- **WHAT THE EXERCISE ASKS**: Taking the line with "left knee: (262, 466)" as the first and the line with "right knee: (660, 481)" as the last, set down exactly every line in that range from the entries below, and no more.

*** PROVIDED RECORDS

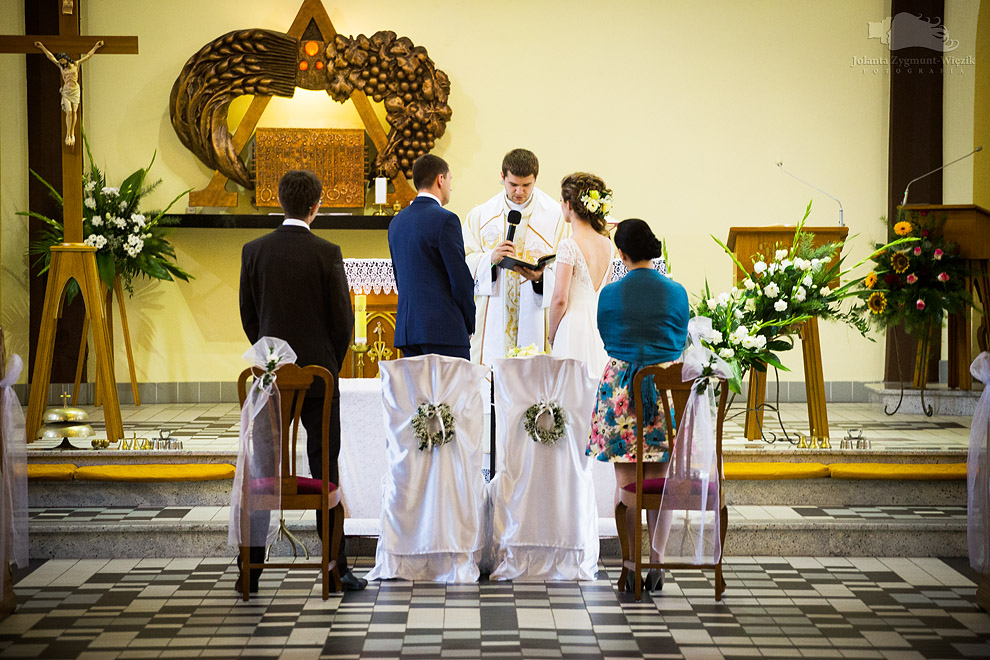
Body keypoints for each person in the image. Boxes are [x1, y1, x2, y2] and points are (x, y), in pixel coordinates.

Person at [239, 169, 366, 592]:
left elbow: (250, 316)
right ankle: (336, 567)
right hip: (319, 379)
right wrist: (325, 363)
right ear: (316, 207)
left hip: (270, 377)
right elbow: (342, 321)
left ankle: (252, 570)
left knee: (262, 466)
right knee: (325, 465)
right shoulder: (326, 251)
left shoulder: (254, 251)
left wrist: (272, 357)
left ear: (280, 202)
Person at [587, 218, 689, 592]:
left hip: (622, 390)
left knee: (627, 485)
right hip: (664, 386)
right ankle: (658, 561)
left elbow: (606, 334)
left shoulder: (610, 294)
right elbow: (680, 336)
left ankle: (630, 564)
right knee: (660, 481)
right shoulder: (676, 291)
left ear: (622, 252)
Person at [463, 149, 566, 364]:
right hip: (493, 317)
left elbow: (565, 267)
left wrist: (540, 278)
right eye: (513, 184)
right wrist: (489, 259)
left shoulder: (556, 217)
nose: (519, 191)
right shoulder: (482, 215)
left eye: (526, 185)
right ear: (502, 177)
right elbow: (465, 260)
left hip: (536, 316)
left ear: (536, 179)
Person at [389, 154, 476, 359]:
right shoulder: (446, 220)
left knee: (416, 392)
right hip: (444, 330)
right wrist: (468, 323)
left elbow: (400, 279)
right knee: (452, 392)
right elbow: (459, 280)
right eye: (450, 180)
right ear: (440, 179)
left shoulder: (397, 222)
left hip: (408, 332)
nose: (451, 188)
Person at [548, 173, 614, 378]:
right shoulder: (607, 244)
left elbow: (560, 298)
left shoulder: (569, 245)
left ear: (569, 204)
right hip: (598, 325)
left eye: (561, 201)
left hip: (573, 326)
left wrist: (552, 335)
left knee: (571, 392)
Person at [35, 40, 103, 147]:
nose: (62, 63)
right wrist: (42, 47)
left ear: (66, 58)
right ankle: (68, 135)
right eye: (60, 61)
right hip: (66, 91)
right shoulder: (61, 66)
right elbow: (50, 57)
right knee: (69, 112)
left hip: (75, 90)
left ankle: (72, 134)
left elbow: (88, 56)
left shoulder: (76, 64)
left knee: (74, 111)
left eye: (62, 60)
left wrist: (96, 47)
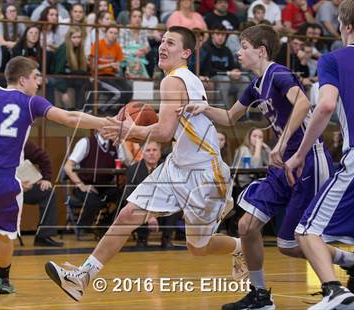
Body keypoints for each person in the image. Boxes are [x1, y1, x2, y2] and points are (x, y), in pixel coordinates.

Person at [45, 26, 243, 302]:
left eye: (171, 43)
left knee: (198, 248)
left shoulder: (174, 80)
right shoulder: (185, 78)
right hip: (178, 164)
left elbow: (162, 133)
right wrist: (131, 129)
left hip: (204, 172)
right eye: (162, 41)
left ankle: (239, 247)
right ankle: (82, 276)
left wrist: (127, 129)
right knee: (128, 215)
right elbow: (167, 132)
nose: (162, 46)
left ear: (186, 52)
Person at [182, 24, 338, 309]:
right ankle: (260, 295)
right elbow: (230, 117)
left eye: (243, 47)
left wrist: (281, 142)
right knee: (246, 225)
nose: (238, 52)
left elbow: (303, 104)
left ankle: (352, 261)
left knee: (290, 245)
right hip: (282, 165)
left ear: (261, 50)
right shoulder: (255, 85)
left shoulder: (278, 73)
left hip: (308, 160)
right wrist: (203, 107)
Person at [0, 56, 112, 294]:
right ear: (23, 80)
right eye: (35, 77)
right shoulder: (32, 103)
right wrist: (105, 122)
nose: (39, 82)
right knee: (4, 236)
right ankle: (2, 279)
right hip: (4, 183)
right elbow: (70, 117)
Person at [285, 0, 354, 308]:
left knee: (306, 232)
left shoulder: (333, 59)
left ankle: (335, 292)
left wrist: (300, 153)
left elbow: (326, 105)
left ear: (347, 27)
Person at [63, 132, 121, 238]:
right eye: (106, 126)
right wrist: (81, 185)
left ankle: (103, 225)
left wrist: (123, 143)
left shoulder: (116, 144)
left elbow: (130, 162)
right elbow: (68, 167)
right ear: (98, 127)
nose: (109, 130)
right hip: (85, 185)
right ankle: (83, 228)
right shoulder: (86, 142)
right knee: (94, 201)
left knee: (125, 198)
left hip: (106, 186)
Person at [124, 141, 178, 248]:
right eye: (148, 150)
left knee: (175, 206)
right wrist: (149, 216)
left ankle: (166, 238)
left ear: (159, 152)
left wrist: (157, 211)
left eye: (154, 150)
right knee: (133, 209)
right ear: (143, 153)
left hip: (161, 205)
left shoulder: (168, 169)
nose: (151, 153)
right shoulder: (132, 170)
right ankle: (142, 238)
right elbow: (130, 196)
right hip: (141, 204)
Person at [22, 140, 63, 247]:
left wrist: (46, 178)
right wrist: (16, 184)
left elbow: (42, 157)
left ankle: (43, 236)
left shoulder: (21, 141)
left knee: (48, 193)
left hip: (23, 187)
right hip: (1, 186)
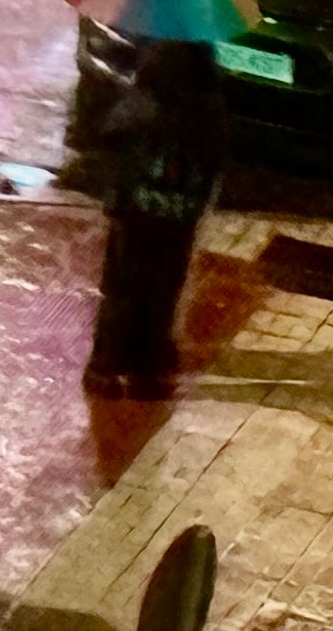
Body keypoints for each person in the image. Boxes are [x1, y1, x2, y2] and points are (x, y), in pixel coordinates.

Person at [85, 39, 227, 398]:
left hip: (137, 209)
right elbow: (217, 155)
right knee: (162, 287)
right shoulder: (209, 107)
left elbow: (112, 139)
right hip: (178, 214)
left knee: (123, 285)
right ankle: (149, 366)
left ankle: (108, 363)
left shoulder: (144, 97)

******

- **RESPONSE FOR THIS EXERCISE**:
left knee: (262, 466)
right knee: (325, 465)
right shoulder: (326, 251)
left shoulder: (254, 251)
left wrist: (272, 357)
left ear: (280, 202)
Person at [587, 218, 689, 592]:
left hip: (622, 390)
left knee: (627, 485)
right hip: (664, 386)
right ankle: (658, 561)
left elbow: (606, 334)
left shoulder: (610, 294)
right elbow: (680, 336)
left ankle: (630, 564)
right knee: (660, 481)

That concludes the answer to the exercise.